Howe or Fraser Institute researcher or from the National
Citizen's Coalition, this is documented, in painstaking
detail, by an NDP Finance Minister. MacKinnon's agenda was
not to use debt reduction as a smoke screen to gut social
programs or introduce private health care, but rather because
she knew that if the IMF or other lending institutions got
involved the expensive programs we use in Canada to assist
the poor would be the first to be cut. And the political
process, by which our politicians decide what to fund and
what to cut, would have been brushed aside by accountants
without any regard for the soul of our nation.
I don't blame the left for being frustrated
by the issue of the debt.
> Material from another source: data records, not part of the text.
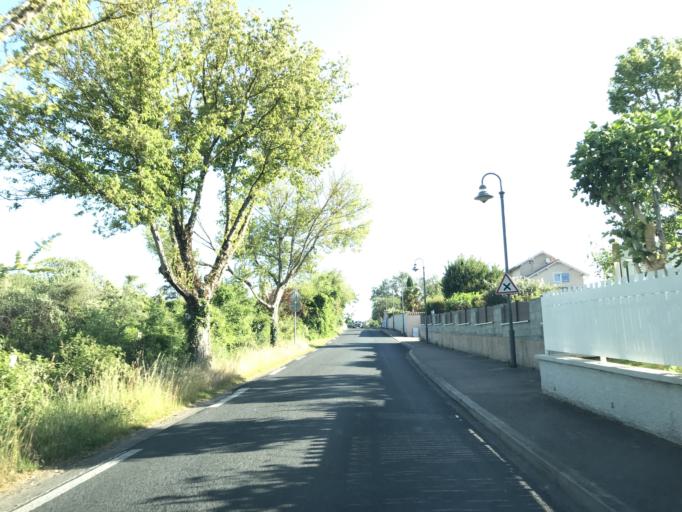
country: FR
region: Rhone-Alpes
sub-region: Departement du Rhone
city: Mions
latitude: 45.6586
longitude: 4.9579
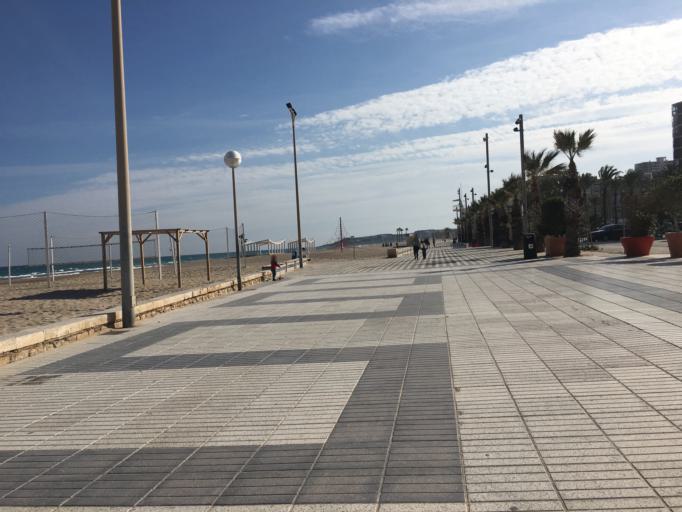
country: ES
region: Valencia
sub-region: Provincia de Alicante
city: San Juan de Alicante
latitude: 38.3758
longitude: -0.4102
It is hard to produce imaginative
programs that help the poor when you have to divert so much
capital to the debt. And because the first messenger in
Canada to spread this doom and gloom gospel was Preston
Manning we were suspicious. Never mind that Tommy Douglas
had always produced balanced budgets in lean times and declared
that debt only benefited banks, the left had gone through
a long period where one's commitment to the poor could only
be measured by the expense of one's proposed national program.
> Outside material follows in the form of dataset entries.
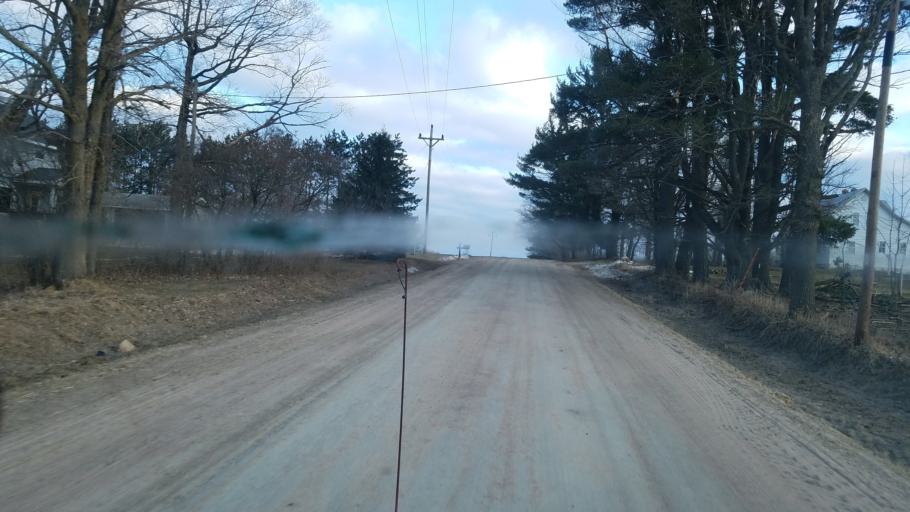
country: US
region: Wisconsin
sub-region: Clark County
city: Loyal
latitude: 44.6226
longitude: -90.4360
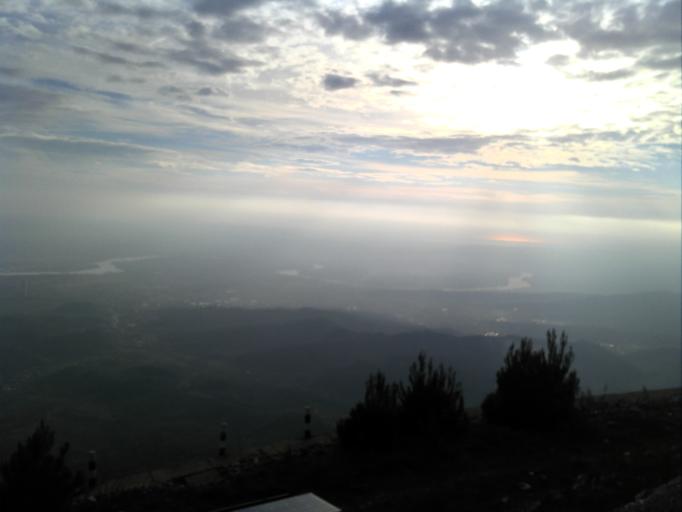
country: AL
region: Shkoder
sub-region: Rrethi i Shkodres
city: Berdica e Madhe
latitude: 42.0464
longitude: 19.4500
It was a steep learning curve.
I know. In 1997, I was so angry that the
Liberals (whom I had voted for in 1993) had walked away
from the Red Book and were behaving like Reformers that
I penned a nasty denunciation of the party. But eventually
I came to see the need to do exactly what Paul Martin did.
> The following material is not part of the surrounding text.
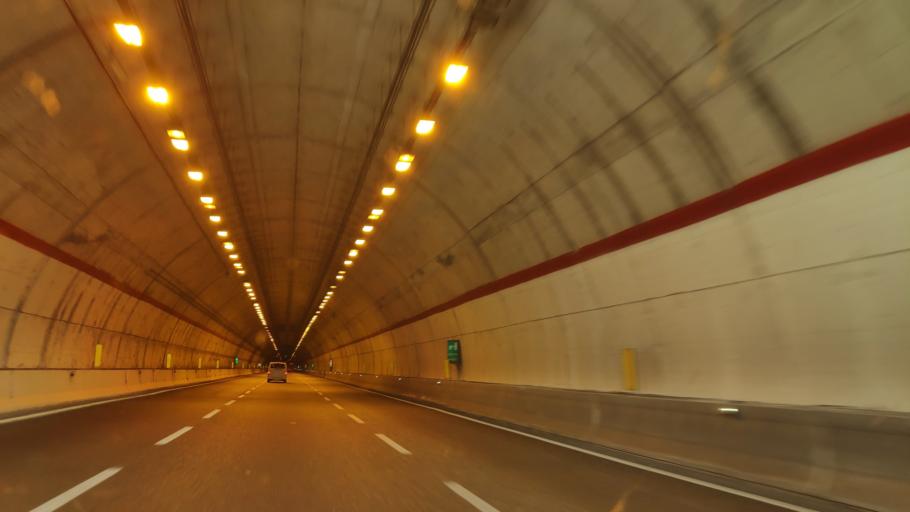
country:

Not so the leaders of the left. Bob White, as documented
in MacKinnon's book and Bob Rae's "From Protest to
Power", advised the NDP governments in BC, Saskatchewan
and Ontario to declare bankruptcy. The left just never figured
out what the large debt we carried, and carry, does to our
financial well-being. MacKinnon asks rhetorically if White
and other union leaders would offer up their pensions invested
in safe government bonds on which White was now proposing
the governments default.
I admire provincial governments like Manitoba
and Saskatchewan and a party platform like the Nova Scotia
Liberals, that some programs that benefit the middle-class
may have to be cut, that no tax cuts can yet be afforded,
that the money the government collects should be focused
on programs that have a measurable impact on citizens in
need. An example would be the federal Liberal government's
National Child Benefit in the late 90's. It provided a direct
benefit to low-income Canadians regardless of whether they
worked or not. I find this kind of program far more fiscally
responsible and socially fair than something like the NDP's
long standing call for a national child care program.
An election will soon be called. My hope
is that one of the party's platforms will focus on the twin
themes of reducing both national poverty and debt. They
need not be viewed as contradictory. In fact I think that
without reducing debt we may never have the financial flexibility
to do what we must to help the poor. And if you are still
skeptical, ask the citizens of Argentina what they think.